The diplomats said Taliban operations in Pakistan, particularly in Baluchistan, appeared to be so extensive that Pakistan's military intelligence service (ISI), which has a sprawling network along the Afghan border and across Pakistan, must be aware of it. They said security in Afghanistan's south and east was not going to improve unless Pakistan dealt with the Taliban inside its borders.
Pakistani officials dismissed the allegations and said their forces were doing all they could to apprehend Taliban members. The NYT quoted Maj-Gen. Shaukat Sultan, spokesman for the Pakistani military, as saying the Taliban were thriving inside Afghanistan, not Pakistan. "This is totally absurd", Sultan said of the accusations.

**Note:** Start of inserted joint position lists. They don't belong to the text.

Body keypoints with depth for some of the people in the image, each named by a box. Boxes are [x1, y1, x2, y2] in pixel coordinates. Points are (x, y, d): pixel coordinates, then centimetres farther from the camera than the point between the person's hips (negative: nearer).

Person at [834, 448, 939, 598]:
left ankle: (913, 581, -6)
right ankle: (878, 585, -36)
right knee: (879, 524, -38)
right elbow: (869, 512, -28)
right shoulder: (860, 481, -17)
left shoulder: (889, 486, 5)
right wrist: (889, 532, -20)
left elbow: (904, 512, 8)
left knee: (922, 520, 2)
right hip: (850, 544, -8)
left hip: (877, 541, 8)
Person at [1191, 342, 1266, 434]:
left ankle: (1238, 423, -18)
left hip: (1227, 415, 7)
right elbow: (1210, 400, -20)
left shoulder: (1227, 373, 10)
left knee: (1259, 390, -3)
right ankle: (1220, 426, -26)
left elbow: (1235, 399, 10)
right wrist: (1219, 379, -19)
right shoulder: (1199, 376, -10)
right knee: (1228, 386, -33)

(The Taliban, a hardline Islamic religious movement made up of Afghans, was financed and equipped by the ISI when it won control of most of Afghanistan in 1996. Its leader, Mullah Muhammad Omar, later gave shelter to Bin Laden and Al-Qaeda, who were mostly Arabs and other foreigners. Pakistan's military backed the Taliban in the 1990s as a means to give Pakistan "strategic depth" if it were attacked by India. After 9/11, Musharraf announced that Pakistan had severed all ties with the Taliban and was siding with the US in the fight against terrorism. But when American forces invaded Afghanistan in late 2001, thousands of Taliban fighters fled into Pakistan).
At the centre of the debate lies the question of Musharraf's intentions and his control over his intelligence and military leaders. The NYT quoted a senior US military officer in Washington as saying: "Musharraf does not have complete control over everybody. But he's trying methodically to do what he can. When he kicks over a rock and the cockroaches scurry, he tries to kill them".

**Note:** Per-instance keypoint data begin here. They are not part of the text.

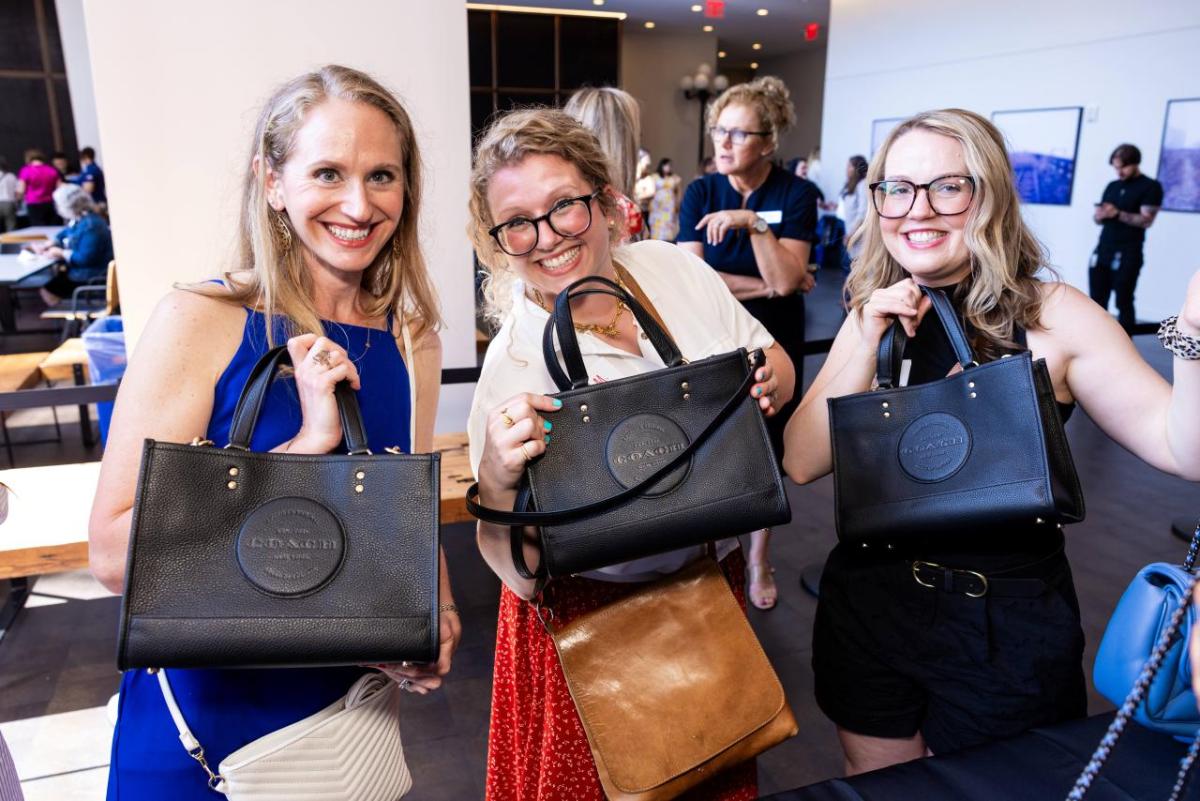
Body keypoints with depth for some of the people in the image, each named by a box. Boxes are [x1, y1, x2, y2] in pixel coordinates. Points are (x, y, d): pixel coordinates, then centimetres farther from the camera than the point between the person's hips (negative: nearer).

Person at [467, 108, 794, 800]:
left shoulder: (677, 267, -10)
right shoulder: (513, 373, -23)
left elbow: (777, 365, 5)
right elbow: (523, 576, -21)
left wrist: (769, 385, -18)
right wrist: (499, 483, -40)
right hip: (601, 620, -4)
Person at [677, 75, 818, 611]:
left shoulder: (795, 195, -8)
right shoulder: (701, 193, -5)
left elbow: (785, 279, -19)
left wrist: (753, 222, -28)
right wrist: (765, 286, -16)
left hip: (772, 345, 0)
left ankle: (759, 558, 32)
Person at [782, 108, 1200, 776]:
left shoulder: (1054, 314, -10)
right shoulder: (871, 315, 0)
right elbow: (805, 463, -9)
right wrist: (871, 344, -18)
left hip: (1007, 626, -3)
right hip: (871, 603, 3)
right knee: (876, 785, 22)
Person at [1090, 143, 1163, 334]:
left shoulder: (1151, 187, -2)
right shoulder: (1112, 186, 16)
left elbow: (1146, 220, -11)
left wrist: (1118, 214, -21)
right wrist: (1099, 215, -6)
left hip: (1128, 255, -6)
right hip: (1102, 251, 6)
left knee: (1124, 303, -4)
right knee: (1097, 302, 4)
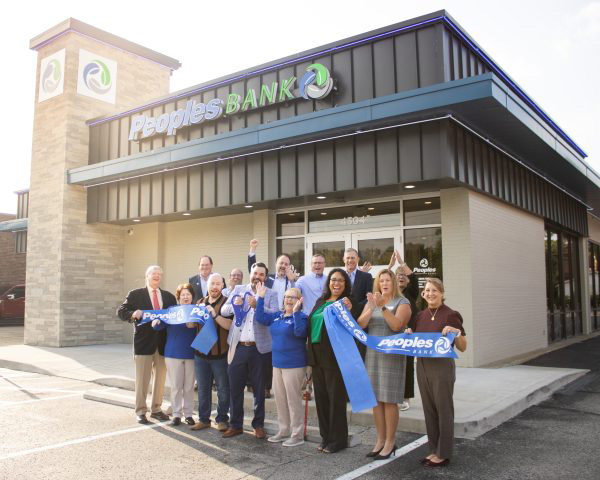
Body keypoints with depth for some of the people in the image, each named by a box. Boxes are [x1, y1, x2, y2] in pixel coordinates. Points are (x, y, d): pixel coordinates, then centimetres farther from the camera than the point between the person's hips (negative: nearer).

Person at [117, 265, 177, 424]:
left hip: (163, 343, 4)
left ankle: (156, 409, 23)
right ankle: (141, 411, 13)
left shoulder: (169, 296, 12)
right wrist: (133, 314, -19)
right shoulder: (135, 294, 2)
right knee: (142, 379, 2)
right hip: (143, 342, -4)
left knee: (160, 378, 11)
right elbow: (121, 312, -1)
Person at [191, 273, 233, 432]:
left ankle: (222, 419, 16)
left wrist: (215, 314, -26)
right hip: (201, 352, 5)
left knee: (223, 388, 4)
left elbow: (229, 325, -15)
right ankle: (204, 419, 23)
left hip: (220, 353, -4)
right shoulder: (201, 302, 12)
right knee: (203, 388, 12)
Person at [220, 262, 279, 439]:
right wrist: (235, 305, -16)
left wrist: (257, 305, -25)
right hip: (238, 347, 2)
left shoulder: (270, 295, 3)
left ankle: (258, 425, 20)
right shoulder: (238, 290, 10)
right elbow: (224, 311, 5)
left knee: (259, 388, 7)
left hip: (259, 348, -2)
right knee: (235, 387, 7)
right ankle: (235, 425, 20)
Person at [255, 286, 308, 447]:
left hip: (294, 365, -8)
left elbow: (300, 332, -28)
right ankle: (284, 431, 28)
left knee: (293, 399, -1)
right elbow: (260, 318, 8)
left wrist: (296, 311, -35)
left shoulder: (301, 316, -11)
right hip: (277, 364, 8)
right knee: (280, 399, 15)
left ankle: (297, 435, 9)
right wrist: (260, 298, 3)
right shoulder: (277, 316, 10)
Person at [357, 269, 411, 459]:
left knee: (389, 400, -2)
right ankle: (380, 440, 17)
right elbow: (360, 325, -2)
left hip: (392, 355, -4)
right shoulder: (371, 301, 11)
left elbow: (396, 325, -16)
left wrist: (383, 306, -23)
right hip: (372, 354, 5)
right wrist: (371, 308, -17)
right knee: (376, 399, 7)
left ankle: (390, 442, 8)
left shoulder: (402, 302, -1)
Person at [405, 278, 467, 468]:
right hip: (422, 366, 6)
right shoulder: (420, 315, 9)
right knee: (429, 410, 13)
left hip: (442, 367, -6)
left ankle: (444, 454, 14)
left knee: (443, 410, 3)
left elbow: (463, 347, -6)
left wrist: (456, 333, -24)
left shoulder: (450, 315, -8)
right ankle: (434, 450, 25)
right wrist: (410, 335, 1)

Other US officials say it is difficult for Musharraf to control isolated tribal areas along the border because of alliances built up between the tribesmen and the Taliban. Still others argue that he is playing a double game with the US. He hopes to keep the Taliban alive to influence events in Afghanistan, particularly if the US should capture Bin Laden and abandon the region. The NYT quoted one Western diplomat in Kabul as saying of Musharraf and his allies: "They think we don't have the staying power to stay here indefinitely. There will be another play for Afghanistan, and they would like to have some horses". A debate is going on in Washington over how much to press Musharraf on the Taliban issue.